This Is What a Face Looks Like
Recently, Hillary Clinton made headlines because she appeared in public without makeup.
Yes, you read that right. The highest ranking female official in our nation made headlines because she didn’t wear makeup. Matt Drudge of the Drudge Report commented that Hillary must have “forgotten” her makeup, as if makeup were some essential thing us ladies can’t ever leave the house without, like keys or a wallet. Of course, Fox News picked up on the story, adding fuel to the fire. The rest of us are left shocked and appalled that anyone cares that Hillary Clinton — a living, breathing human who has flaws on her facial skin — didn’t wear makeup on one day of her life.
The fact of the matter is that, in our society where we are constantly barraged with images that are so photoshopped we question whether or not they are real, it is no wonder that we criticize women for not covering up their flaws. We’re not supposed to have flaws at all, if the magazines and billboards are to be believed. The fact that the beauty industry rakes in $160 billion per year shows that women of all ages are buying into the beauty norms society has placed on us.
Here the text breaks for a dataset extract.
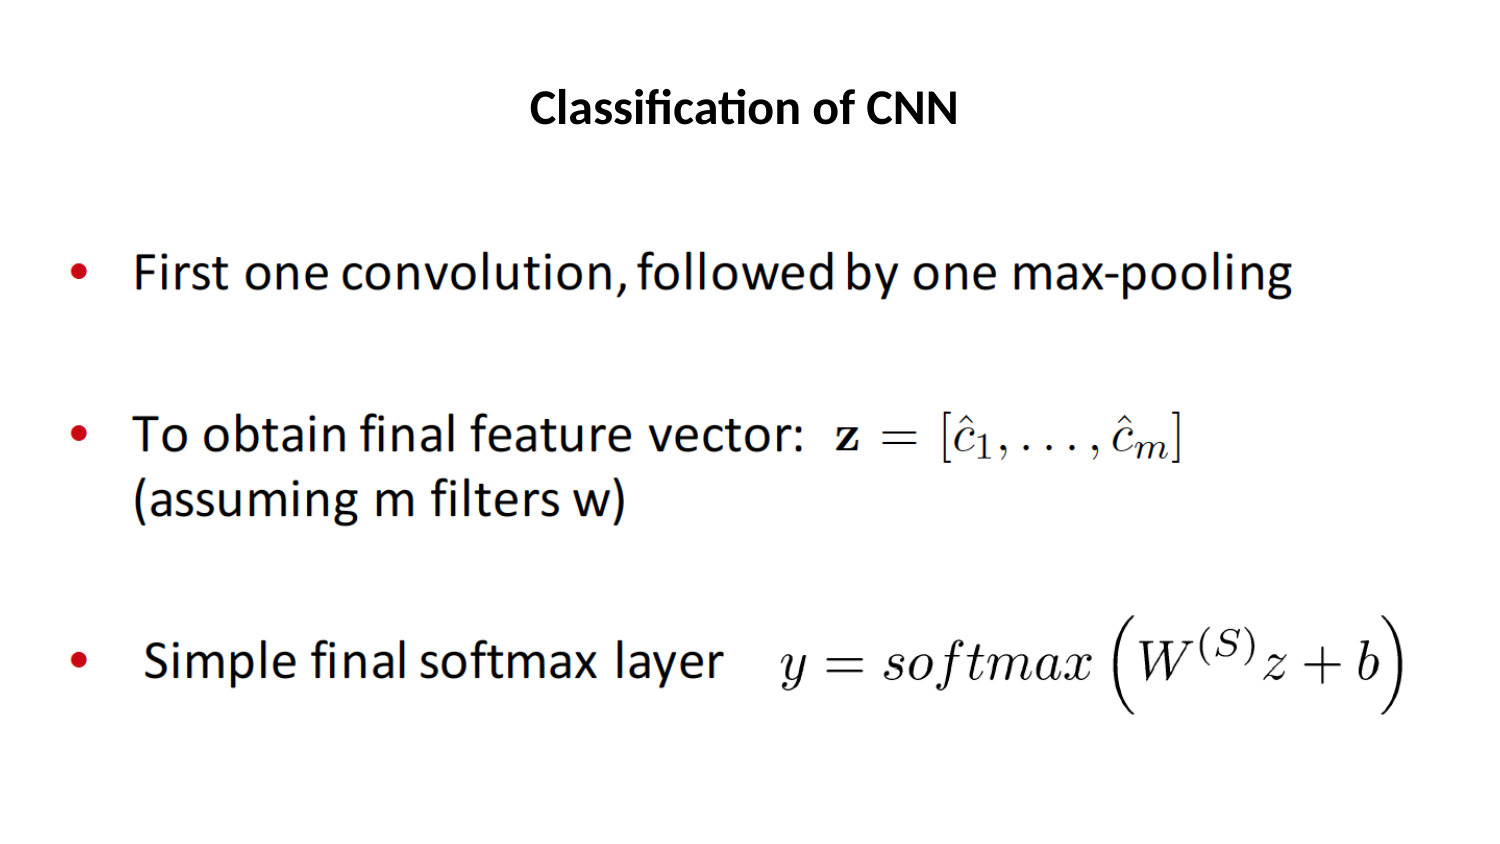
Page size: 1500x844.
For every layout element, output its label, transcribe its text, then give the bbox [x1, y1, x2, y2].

picture [35, 208, 1465, 749]
title Classification of CNN [75, 33, 1425, 175]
Fair and Feminist’s Shelly Blair has had enough. She is sponsoring a campaign called “This is What a FACE Looks Like,” where she is asking everyone to change their social media profile pictures to one of them without makeup for two days on May 17-18. It is a bold move that has been a long time coming, and at the heart of the issue is putting images out into society that have women looking like, well, real women. When asked for a statement about the campaign, she told me:
I’m organizing this campaign to fight back against the criticism Hillary received for going out in public without makeup. I want to inspire women all over to show their faces without makeup to emphasize the fact that what’s on the inside is more important than what is on the outside and raise awareness about the everyday sexism women experience. Beauty standards are socially constructed and if we all decide to care less about the way we look, it would change society’s expectations. This campaign is one step in that direction. It’s a reminder to me, my nieces, and my friends that women deserve respect no matter what they look like.
Earlier this year, before this nonsense with Hillary Clinton, I asked a group of my female students if they would consider coming to school without makeup for a day. The responses were varied and ranged from concern that people would think they were feeling sick or make fun of them to outright refusal to show their bare faces. We did it, though, and the girls were all glowing at the end of the day when they realized that few people cared whether or not they were wearing makeup. Some even came without makeup a few other days that week because they felt it was such a great feeling to not have to deal with putting it on in the morning.
With Hillary making news for this, however, I worry that my students will regress to their old worries and feel the need to wear makeup every day for fear of being criticized as Hillary was. I think it is important for girls like my students to see images of real women with real faces to help them feel unashamed to be themselves, and this is why I will be participating in Shelly’s campaign. Will you?